The item's status is updated from minute to minute, and there will be about 50,000 items in the near future. So that, in one month, there will be about 2,232,000,000 rows of data. I must keep at least 3 months in the main table, before archieving older data.
I must plan to achieve quick queries, based on a specific item (its ID) and a data range (usually, up to one month range) - e.g. select A, B, C from Table where ItemID = 3000 and Date between '2010-10-01' and '2010-10-31 23:59:59.999'
So my question is how to design a partitioning structure to achieve that?
Currently, I'm partitioning based on the "item's unique identifier" (an int) mod "the number of partitions", so that all partitions are equally distributed. But it has the drawback of keeping one additional column on the table to act as the partition column to the partition function, therefore, mapping the row to its partition. All that add a little bit of extra storage. Also, each partition is mapped to a different filegroup.
Partitioning is never done for query performance. With partitioning the performance will always be worse, the best you can hope for is no big regression, but never improvement.
For query performance, anything a partition can do, and index can do better, and that should be your answer: index appropriately.
Partitioning is useful for IO path control cases (distribute on archive/current volumes) or for fast switch-in switch-out scenarios in ETL loads. So I would understand if you had a sliding window and partition by date so you can quickly switch out the data that is no longer needed to be retained.
Another narrow case for partitioning is last page insert latch contention, like described in Resolving PAGELATCH Contention on Highly Concurrent INSERT Workloads.

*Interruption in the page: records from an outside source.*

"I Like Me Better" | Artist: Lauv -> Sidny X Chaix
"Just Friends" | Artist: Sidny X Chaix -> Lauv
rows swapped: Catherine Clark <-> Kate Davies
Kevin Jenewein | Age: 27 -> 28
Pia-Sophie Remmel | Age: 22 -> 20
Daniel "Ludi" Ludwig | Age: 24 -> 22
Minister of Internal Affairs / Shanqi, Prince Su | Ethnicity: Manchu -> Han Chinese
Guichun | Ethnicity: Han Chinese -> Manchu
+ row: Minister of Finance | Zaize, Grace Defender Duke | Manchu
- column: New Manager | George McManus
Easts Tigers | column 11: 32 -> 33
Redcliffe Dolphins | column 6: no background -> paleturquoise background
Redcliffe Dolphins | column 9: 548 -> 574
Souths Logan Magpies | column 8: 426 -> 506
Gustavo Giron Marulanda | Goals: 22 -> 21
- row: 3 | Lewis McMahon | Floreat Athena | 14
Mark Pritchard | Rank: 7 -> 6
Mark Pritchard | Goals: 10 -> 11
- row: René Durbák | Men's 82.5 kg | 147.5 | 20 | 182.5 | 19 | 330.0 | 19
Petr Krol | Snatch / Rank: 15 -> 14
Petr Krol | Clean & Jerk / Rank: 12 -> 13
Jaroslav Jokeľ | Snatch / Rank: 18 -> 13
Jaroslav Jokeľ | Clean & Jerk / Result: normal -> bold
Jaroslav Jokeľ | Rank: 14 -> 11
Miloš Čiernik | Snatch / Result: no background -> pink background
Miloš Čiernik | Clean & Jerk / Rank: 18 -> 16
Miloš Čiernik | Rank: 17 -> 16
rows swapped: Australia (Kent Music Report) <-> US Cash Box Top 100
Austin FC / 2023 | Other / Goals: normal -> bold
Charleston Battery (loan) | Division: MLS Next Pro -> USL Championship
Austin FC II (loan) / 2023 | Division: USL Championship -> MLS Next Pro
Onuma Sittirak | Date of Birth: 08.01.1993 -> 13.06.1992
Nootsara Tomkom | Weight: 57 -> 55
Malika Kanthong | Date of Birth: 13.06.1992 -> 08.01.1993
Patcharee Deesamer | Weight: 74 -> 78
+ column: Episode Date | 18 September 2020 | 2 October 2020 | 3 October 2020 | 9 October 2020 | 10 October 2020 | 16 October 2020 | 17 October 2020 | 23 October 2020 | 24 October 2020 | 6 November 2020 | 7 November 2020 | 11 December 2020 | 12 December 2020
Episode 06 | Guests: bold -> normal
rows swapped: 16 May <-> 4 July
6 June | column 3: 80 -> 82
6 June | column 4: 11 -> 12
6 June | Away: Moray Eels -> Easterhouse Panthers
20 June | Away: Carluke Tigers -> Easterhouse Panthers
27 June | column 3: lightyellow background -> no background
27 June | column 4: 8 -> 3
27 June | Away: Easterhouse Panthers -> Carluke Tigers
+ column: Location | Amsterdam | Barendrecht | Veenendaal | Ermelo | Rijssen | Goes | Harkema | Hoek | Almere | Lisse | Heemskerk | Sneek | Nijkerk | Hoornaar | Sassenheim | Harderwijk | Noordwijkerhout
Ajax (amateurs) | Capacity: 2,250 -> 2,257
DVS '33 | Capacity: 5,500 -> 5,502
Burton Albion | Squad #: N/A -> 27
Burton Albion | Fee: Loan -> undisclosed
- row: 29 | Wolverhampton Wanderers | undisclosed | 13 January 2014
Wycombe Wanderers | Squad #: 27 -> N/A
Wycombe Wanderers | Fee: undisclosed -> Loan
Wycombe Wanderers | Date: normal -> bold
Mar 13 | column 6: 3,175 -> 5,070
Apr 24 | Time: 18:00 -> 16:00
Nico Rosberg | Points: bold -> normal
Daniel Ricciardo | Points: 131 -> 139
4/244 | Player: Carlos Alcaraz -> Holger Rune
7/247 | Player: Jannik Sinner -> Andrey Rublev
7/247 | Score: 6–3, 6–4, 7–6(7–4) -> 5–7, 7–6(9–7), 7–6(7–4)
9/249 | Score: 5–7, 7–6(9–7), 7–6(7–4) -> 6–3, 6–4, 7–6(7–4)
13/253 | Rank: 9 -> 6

Your partition scheme and use case does not seem to fit any of the scenarios in which it would benefit (maybe is the last scenario, but is not clear from description), so most likely it hurts performance.
I do not really agree with Remus Rusanu. I think the partitioning may improve performance if there's a logical reason (related to your use cases). My guess is that you could partition ONLY on the itemID. The alternative would be to use the date as well, but if you cannot predict that a date range will not cross the boundaries of a given partition (no queries are sure to be with a single month), then I would stick to itemId partitioning.
If there are only a few items you need to compute, another option is to have a covering index: define an INDEX on you main differentiation field (the itemId) which INCLUDEs the fields you need to compute.
CREATE INDEX idxTest ON itemId INCLUDE quantity;
Applicative partitioning actually CAN be beneficial for query performance. In your case you have 50K items and 2G rows. You could for example create 500 tables, each named status_nnn where nnn is between 001 and 500 and "partition" your item statuses equally among these tables, where nnn is a function of the item id. This way, given an item id, you can limit your search a priori to 0.2% of the whole data (ca. 4M rows).
This approach has a lot of disadvantages, as you'll probably have to deal with dynamic sql and a other unpleasant issues, especially if you need to aggregate data from different tables. BUT, it will definitely improve performance for certain queries, s.a. the ones you mention.
Essentially applicative partitioning is similar to creating a very wide and flat index, optimized for very specific queries w/o duplicating the data.
Another benefit of applicative partitioning is that you could in theory (depending on your use case) distribute your data among different databases and even different servers. Again, this depends very much on your specific requirements, but I've seen and worked with huge data sets (billions of rows) where applicative partitioning worked very well.